Total population | |
---|---|
(2–2,5 million) | |
Regions with significant populations | |
South Africa | 1,600,000 |
Zambia | 40,000 |
Kenya | 32,000 |
Zimbabwe | 30,000 |
Languages | |
First language South African English · English Second or third language Afrikaans · Bantu languages · European languages |
|
Religion | |
Anglicanism · Protestantism · Roman Catholicism · Judaism | |
Related ethnic groups | |
British · English · Scottish · Irish · Coloureds · Afrikaners |
The British diaspora in Africa is a population group broadly defined as English-speaking white Africans of mainly (but not only) British descent who live in or come from Sub-Saharan Africa. The majority live in South Africa and other Southern African countries including Zimbabwe, Namibia, Botswana, Zambia, Lesotho and Swaziland. There are also sizable numbers in Kenya, Nigeria and Ghana. Their first language is usually English, South African English in the case of South Africans. Although the majority of white Africans who speak English as a first language are of British and Irish ancestry, their numbers also include people of Portuguese, Italian, German, Jewish, Dutch and French Huguenot ancestry among others.

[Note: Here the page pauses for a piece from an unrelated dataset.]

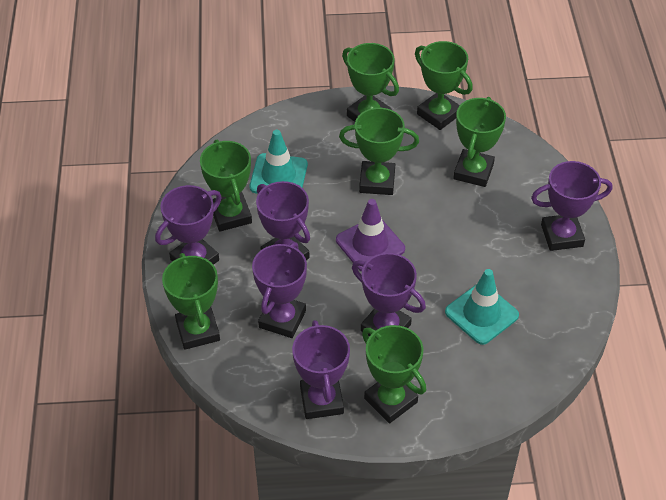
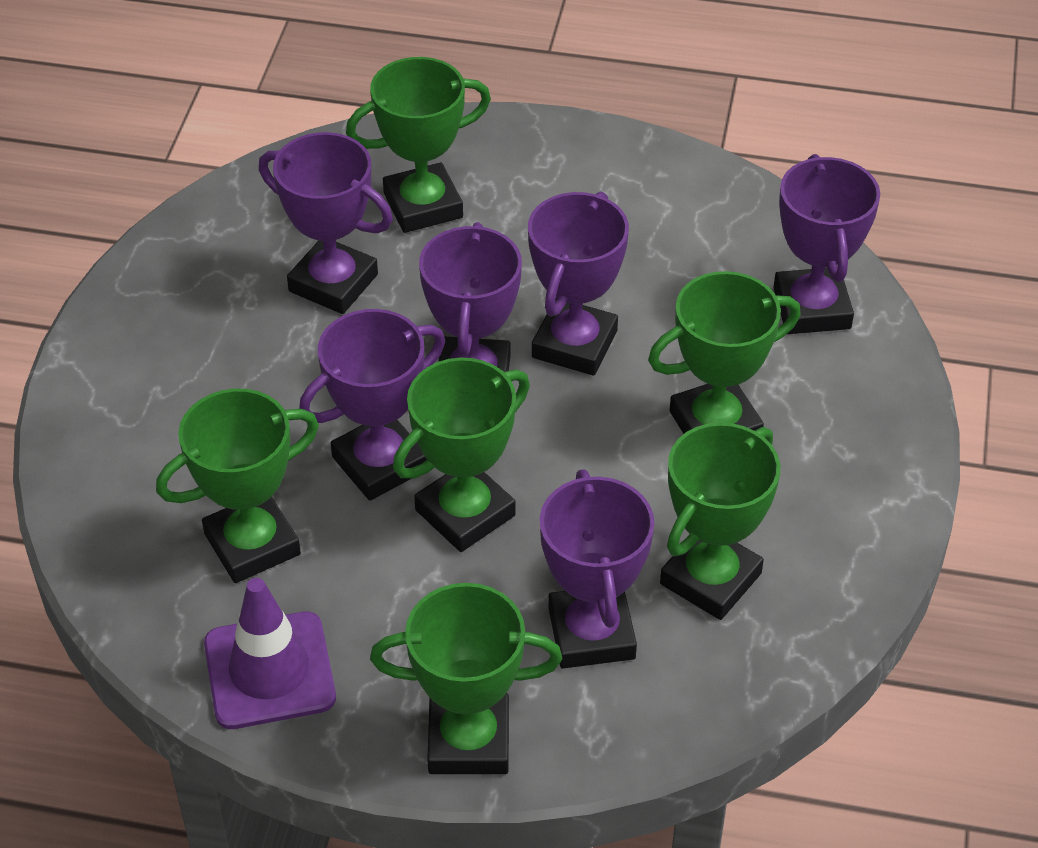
green trophy: 7 -> 6
turquoise traffic cone: 2 -> 0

Although there were earlier British settlements along the West African coast to facilitate the British Atlantic slave trade, British settlement in Africa only began in earnest at the end of the eighteenth century, at the Cape of Good Hope. British settlement in the Cape gained momentum following the second British occupation of the Dutch Cape Colony in 1806, and the subsequent encouragement of British settlers in Albany ("Settler Country") in order to consolidate the British Cape Colony's eastern frontier during the Cape Frontier Wars against the Xhosa.Natal in southeastern Africa was proclaimed a British colony in 1843. Following the defeat of the Boers in the Second Boer War in 1902, Britain annexed the Boer Republics of the Transvaal Republic and the Orange Free State.